The duel was concluded by Nicolas: despite its human, that is financial, cost to Phil@poste, there has to be engraved postage stamps printed in intaglio in France's philatelic program. With a number and a quality of issues sufficient to please the collectors-electors-clients.
How Phil@poste can make profitable this upper order and please the down buyers?
To call known engravers. No problem in France where these artists sign their stamps and are known and interviewed by regular collectors. For the Avignon palace of Popes stamp, Martin Mörck's touch is a quality proof for mixed printing in offset and intaglio.
Let's put the perforations to the right of the sheet.
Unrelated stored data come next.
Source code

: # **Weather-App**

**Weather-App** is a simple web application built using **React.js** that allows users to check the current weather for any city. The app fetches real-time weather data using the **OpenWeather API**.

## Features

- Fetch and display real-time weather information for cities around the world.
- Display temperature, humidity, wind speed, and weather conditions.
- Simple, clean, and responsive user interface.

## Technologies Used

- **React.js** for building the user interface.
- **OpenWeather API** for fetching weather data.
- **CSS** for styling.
Reduce the left margin and we have a large right margin, large enough to include engraved portraits of the popes who lived in Avignon.
Sale potential: ten stamps with their margin.
Plus the beautiful postage amateurs who were missing commemorative stamps for the European Union and Switzerland.
But, some well placed color markers can suffice. They are, apparently, a necessity for the printers and the quality controllers at Phil@poste Boulazac, the French postal printing plant near Périgueux.
On the Menton stamp by Ève Luquet, the margin is pretty with these pastels: yellow, pink, clear blue for the sea, clearer to the sky...
Sale potential: two to three margin stamps.
Marketing can - sometimes - be useful, inspired and discreet. That is the France I like.